Lastly, the model trains the z embedding (the mapping to vector space from joint image) and the weights separately while the model also contains 2 networks (G net and D net). We have to find a way to link these together such that the model is not losing information while going from one network to the other and also being able to optimize the desirable trainable parameter at the correct steps.

Metrics: What constitutes “success?”

We are going to keep 20% of our data for testing purposes. By using an existing CNN model, we will measure the similarity between our model’s output and the actual images. “Accuracy” doesn’t apply to our project, since our aim is to generate a new output rather than do categorization. Instead of accuracy measurement, we should implement the methods described above to measure the similarity in order to indicate the effectiveness of our model to produce ideal outcomes.

Our reference paper uses the Structural Similarity Metric (SSIM) to measure the similarity between generated image and ground truth, and also uses a pre-trained Light CNN to extract identity preserving features and compare in L2 norm. Its metric's ideology is similar to ours.

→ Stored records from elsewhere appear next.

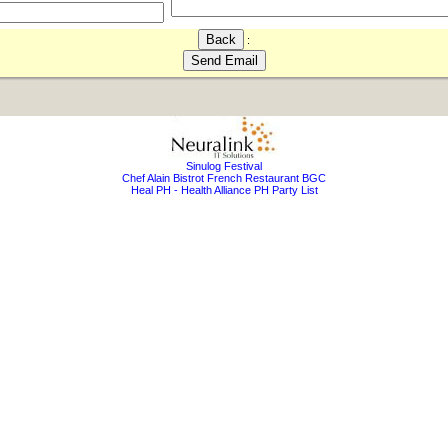
:
Sinulog Festival
Chef Alain Bistrot French Restaurant BGC
Heal PH - Health Alliance PH Party List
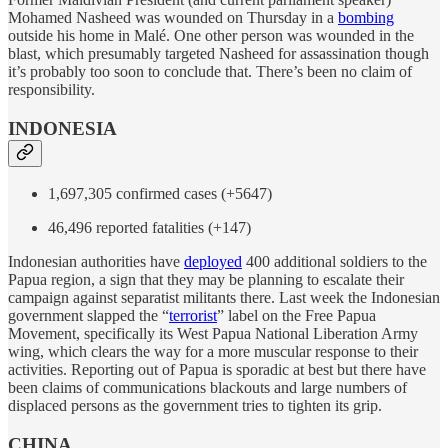
Mohamed Nasheed was wounded on Thursday in a
bombing
outside his home in Malé. One other person was wounded in the
blast, which presumably targeted Nasheed for assassination though
it’s probably too soon to conclude that. There’s been no claim of
responsibility.
INDONESIA
1,697,305 confirmed cases (+5647)
46,496 reported fatalities (+147)
Indonesian authorities have
deployed
400 additional soldiers to the
Papua region, a sign that they may be planning to escalate their
campaign against separatist militants there. Last week the Indonesian
government slapped the “
terrorist
” label on the Free Papua
Movement, specifically its West Papua National Liberation Army
wing, which clears the way for a more muscular response to their
activities. Reporting out of Papua is sporadic at best but there have
been claims of communications blackouts and large numbers of
displaced persons as the government tries to tighten its grip.
CHINA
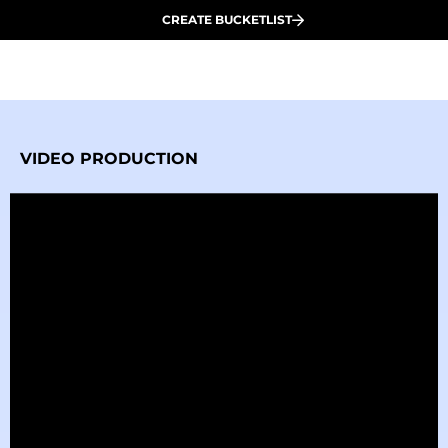
CREATE BUCKETLIST
VIDEO PRODUCTION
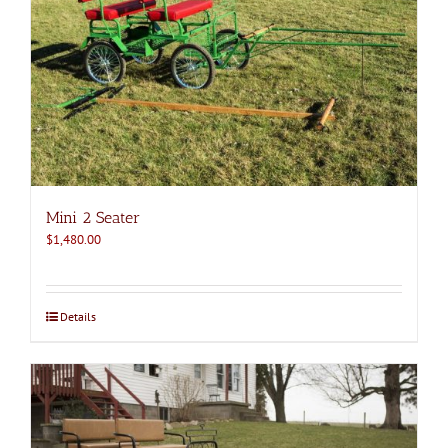
Mini 2 Seater
$
1,480.00
Details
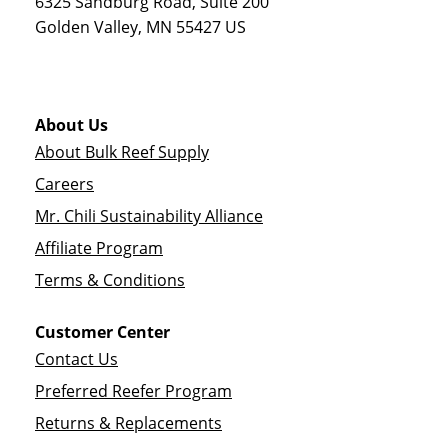
6325 Sandburg Road, Suite 200
Golden Valley
,
MN
55427
US
About Us
About Bulk Reef Supply
Careers
Mr. Chili Sustainability Alliance
Affiliate Program
Terms & Conditions
Customer Center
Contact Us
Preferred Reefer Program
Returns & Replacements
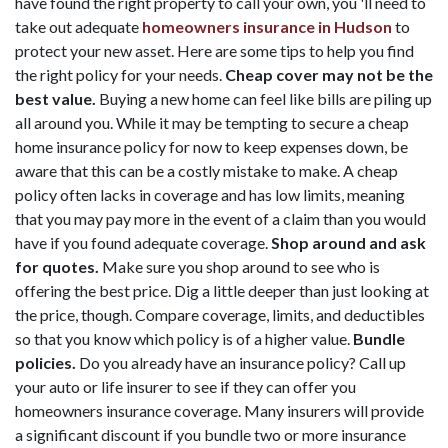
have found the right property to call your own, you 'll need to
take out adequate
homeowners insurance in Hudson
to
protect your new asset. Here are some tips to help you find
the right policy for your needs.
Cheap cover may not be the
best value.
Buying a new home can feel like bills are piling up
all around you. While it may be tempting to secure a cheap
home insurance policy for now to keep expenses down, be
aware that this can be a costly mistake to make. A cheap
policy often lacks in coverage and has low limits, meaning
that you may pay more in the event of a claim than you would
have if you found adequate coverage.
Shop around and ask
for quotes.
Make sure you shop around to see who is
offering the best price. Dig a little deeper than just looking at
the price, though. Compare coverage, limits, and deductibles
so that you know which policy is of a higher value.
Bundle
policies.
Do you already have an insurance policy? Call up
your auto or life insurer to see if they can offer you
homeowners insurance coverage. Many insurers will provide
a significant discount if you bundle two or more insurance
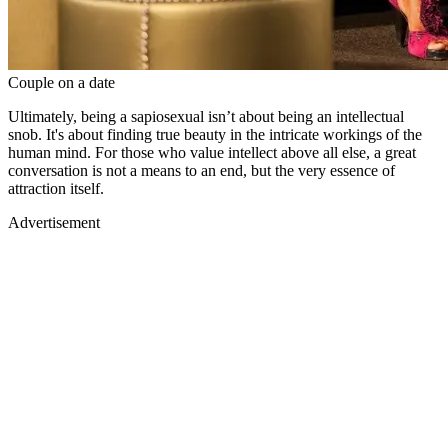
Couple on a date
Ultimately, being a sapiosexual isn’t about being an intellectual
snob. It's about finding true beauty in the intricate workings of the
human mind. For those who value intellect above all else, a great
conversation is not a means to an end, but the very essence of
attraction itself.
Advertisement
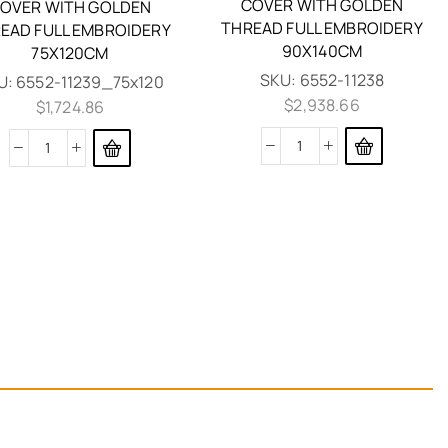
COVER WITH GOLDEN
OVER WITH GOLDEN
THREAD FULL EMBROIDERY
EAD FULL EMBROIDERY
90X140CM
75X120CM
SKU:
6552-11238
U:
6552-11239_75x120
$
2,938.66
$
1,724.86
EPITAPH MOURNER VEVLET
COVER WITH GOLDEN
THREAD GRAPES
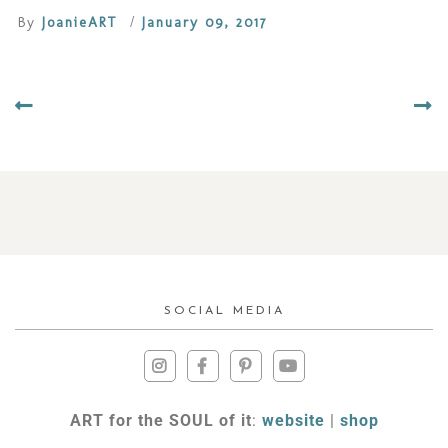
By
JoanieART
/
January 09, 2017
SOCIAL MEDIA
ART for the SOUL of it
:
website
|
shop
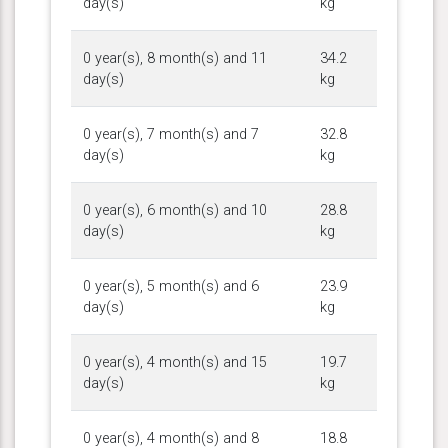
day(s)
kg
0 year(s), 8 month(s) and 11
34.2
day(s)
kg
0 year(s), 7 month(s) and 7
32.8
day(s)
kg
0 year(s), 6 month(s) and 10
28.8
day(s)
kg
0 year(s), 5 month(s) and 6
23.9
day(s)
kg
0 year(s), 4 month(s) and 15
19.7
day(s)
kg
0 year(s), 4 month(s) and 8
18.8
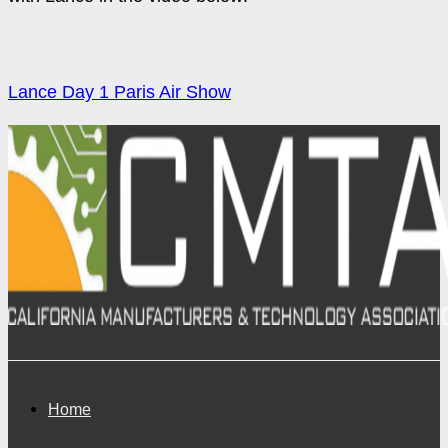
Lance Day 1 Paris Air Show
Home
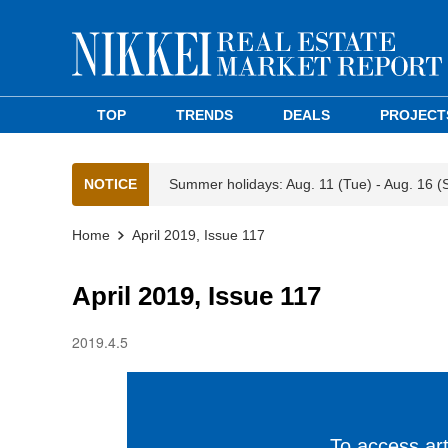
TOP
TRENDS
DEALS
PROJECT
NOTICE
Summer holidays: Aug. 11 (Tue) - Aug. 16 (
Home
April 2019, Issue 117
April 2019, Issue 117
2019.4.5
To access arti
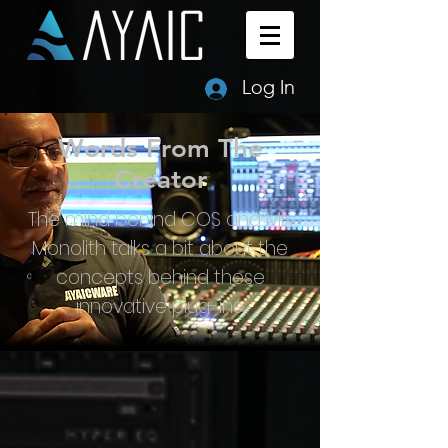
Log In
Words From The
Creator
The mind behind COS and Mix
Monolith talks a bit about the
concepts behind these
innovative plug-ins.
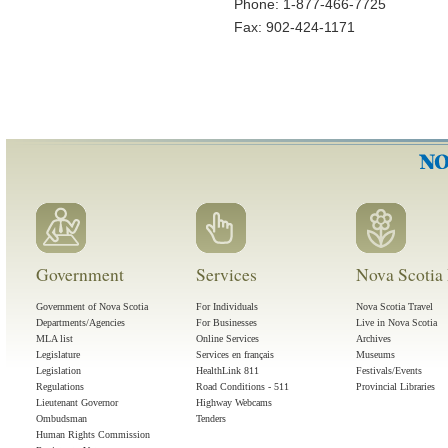
Phone: 1-877-466-7725
Fax: 902-424-1171
Government
Services
Nova Scotia 
Government of Nova Scotia
For Individuals
Nova Scotia Travel
Departments/Agencies
For Businesses
Live in Nova Scotia
MLA list
Online Services
Archives
Legislature
Services en français
Museums
Legislation
HealthLink 811
Festivals/Events
Regulations
Road Conditions - 511
Provincial Libraries
Lieutenant Governor
Highway Webcams
Ombudsman
Tenders
Human Rights Commission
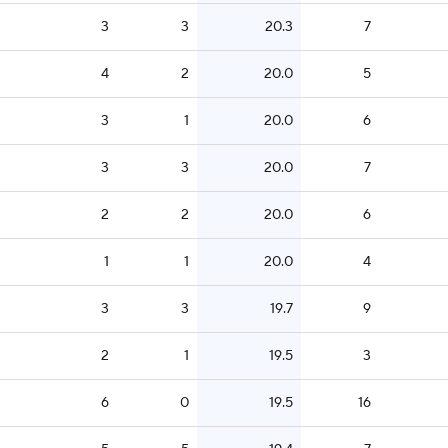
3
3
20.3
7
4
2
20.0
5
3
1
20.0
6
3
3
20.0
7
2
2
20.0
6
1
1
20.0
4
3
3
19.7
9
2
1
19.5
3
6
0
19.5
16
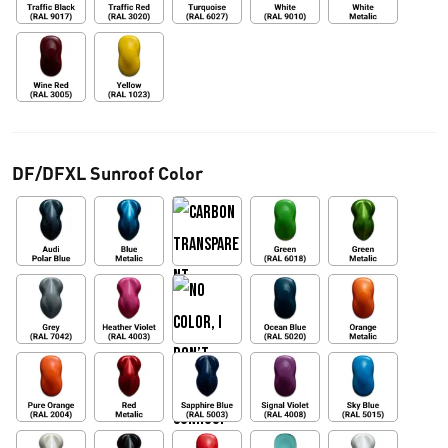
DF/DFXL Sunroof Color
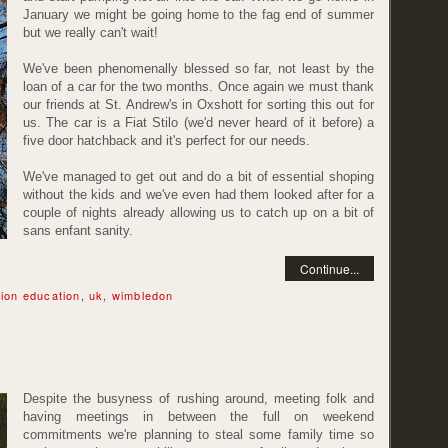
January we might be going home to the fag end of summer
but we really can't wait!
We've been phenomenally blessed so far, not least by the
loan of a car for the two months. Once again we must thank
our friends at St. Andrew's in Oxshott for sorting this out for
us. The car is a Fiat Stilo (we'd never heard of it before) a
five door hatchback and it's perfect for our needs.
We've managed to get out and do a bit of essential shoping
without the kids and we've even had them looked after for a
couple of nights already allowing us to catch up on a bit of
sans enfant sanity.
Continue...
ion education
,
uk
,
wimbledon
Despite the busyness of rushing around, meeting folk and
having meetings in between the full on weekend
commitments we're planning to steal some family time so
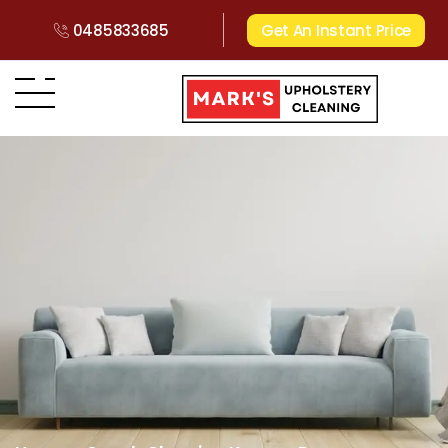
0485833685
Get An Instant Price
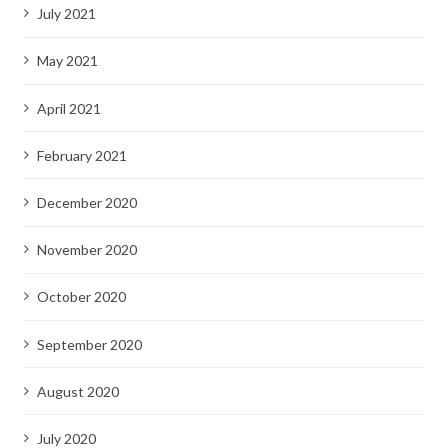
July 2021
May 2021
April 2021
February 2021
December 2020
November 2020
October 2020
September 2020
August 2020
July 2020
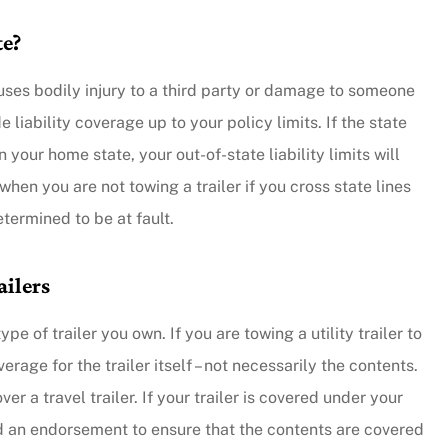
te?
y responsive.
...they put their customers firs
causes bodily injury to a third party or damage to someone
and they're incredibly nice peo
 liability coverage up to your policy limits. If the state
as well.
 your home state, your out-of-state liability limits will
en you are not towing a trailer if you cross state lines
Andy B
termined to be at fault.
ailers
 of trailer you own. If you are towing a utility trailer to
rage for the trailer itself – not necessarily the contents.
r a travel trailer. If your trailer is covered under your
ed an endorsement to ensure that the contents are covered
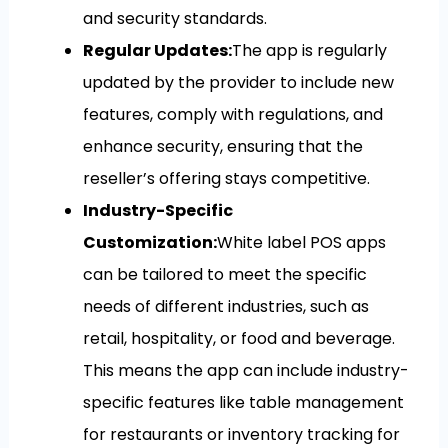
and security standards.
Regular Updates:
The app is regularly
updated by the provider to include new
features, comply with regulations, and
enhance security, ensuring that the
reseller’s offering stays competitive.
Industry-Specific
Customization:
White label POS apps
can be tailored to meet the specific
needs of different industries, such as
retail, hospitality, or food and beverage.
This means the app can include industry-
specific features like table management
for restaurants or inventory tracking for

Our base goal is that the model can run properly and produce reasonable outputs. The target goal is that when the testing inputs fall into similar categories as our train inputs do, the model can produce outputs that preserve identifying features and perform well in the CNN similarity test. The stretch goal is that under any reasonable hand-drawn sketch inputs, the model can produce outputs that preserve identifying features and perform well in the CNN similarity test.

Ethics

What broader societal issues are relevant to your chosen problem space?
- One issue that could arise from our problem space is the potential occurrence of various biases upon generating human face images from hand-drawn sketches. Due to potential limits in sample size and variety (e.g. under- or unthorough-representation of POC), it’s possible that the model could bias one race/ethnicity over the other and produce restrained results regarding facial features, skin color, etc. For similar reasons, misgendering based on features such as hair style can also occur.
Why is Deep Learning a good approach to this problem?
- Deep learning is a good approach to this problem because it would be extremely time-consuming to recreate photo-like images of objects from hand-drawn sketches either with softwares (such as Adobe Photoshop) or by artists. A deep learning model can achieve this task in a short amount of time and large quantities.
Who are the major “stakeholders” in this problem, and what are the consequences of mistakes made by your algorithm?
- A major stakeholder in the application of this model would be companies that use non-celebrity models to advertise their products, where the identity and publicity of the models are trivial, replicable, and replaceable. A company that specializes in lounge wear, for example, can use a refined version of this model to generate “fake” models for displaying their products to skip the hiring and photoshooting process, while avoiding the trouble of dealing with potential infringement of copyrights.
- However, this model can also be used to jeopardize the safety and integrity of online communities. Fake personas with realistic computer-generated profile pictures can be utilized for malicious purposes such as scamming, spreading misinformation, and participating in fraudulent political activities.